═══ MATERIAL FOR THIS EXERCISE
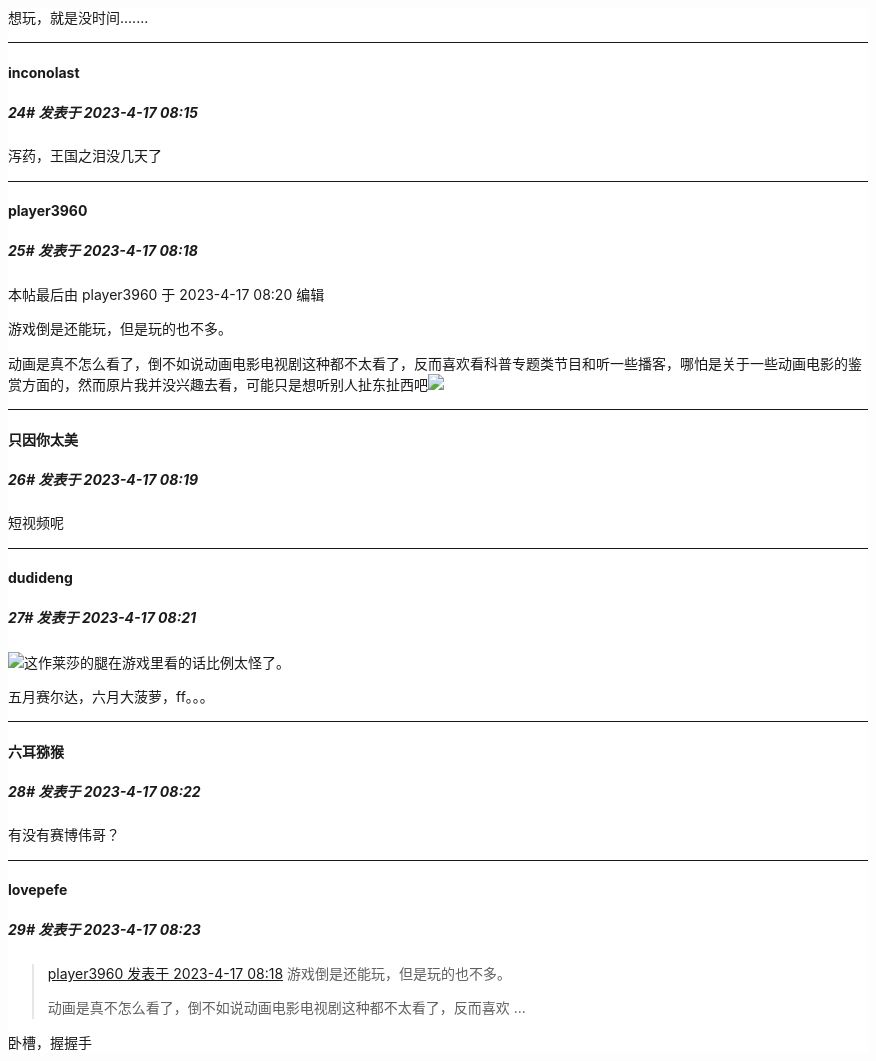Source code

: 想玩，就是没时间.......

*****

####  inconolast  
##### 24#       发表于 2023-4-17 08:15

泻药，王国之泪没几天了

*****

####  player3960  
##### 25#       发表于 2023-4-17 08:18

 本帖最后由 player3960 于 2023-4-17 08:20 编辑 

游戏倒是还能玩，但是玩的也不多。

动画是真不怎么看了，倒不如说动画电影电视剧这种都不太看了，反而喜欢看科普专题类节目和听一些播客，哪怕是关于一些动画电影的鉴赏方面的，然而原片我并没兴趣去看，可能只是想听别人扯东扯西吧<img src="https://static.saraba1st.com/image/smiley/face2017/067.png" referrerpolicy="no-referrer">

*****

####  只因你太美  
##### 26#       发表于 2023-4-17 08:19

短视频呢

*****

####  dudideng  
##### 27#       发表于 2023-4-17 08:21

<img src="https://static.saraba1st.com/image/smiley/face2017/125.png" referrerpolicy="no-referrer">这作莱莎的腿在游戏里看的话比例太怪了。

五月赛尔达，六月大菠萝，ff。。。

*****

####  六耳猕猴  
##### 28#       发表于 2023-4-17 08:22

有没有赛博伟哥？

*****

####  lovepefe  
##### 29#       发表于 2023-4-17 08:23

<blockquote><a href="httphttps://bbs.saraba1st.com/2b/forum.php?mod=redirect&amp;goto=findpost&amp;pid=60486466&amp;ptid=2129142" target="_blank">player3960 发表于 2023-4-17 08:18</a>
游戏倒是还能玩，但是玩的也不多。

动画是真不怎么看了，倒不如说动画电影电视剧这种都不太看了，反而喜欢 ...</blockquote>
卧槽，握握手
══════
**WHAT TO WORK ON:** Print, character for character, the lines starting with the one that contains "发表于 2023-4-17 08:18</a>" and going on through the end of the entries.

**TASK OUTPUT:**
<blockquote><a href="httphttps://bbs.saraba1st.com/2b/forum.php?mod=redirect&amp;goto=findpost&amp;pid=60486466&amp;ptid=2129142" target="_blank">player3960 发表于 2023-4-17 08:18</a>
游戏倒是还能玩，但是玩的也不多。

动画是真不怎么看了，倒不如说动画电影电视剧这种都不太看了，反而喜欢 ...</blockquote>
卧槽，握握手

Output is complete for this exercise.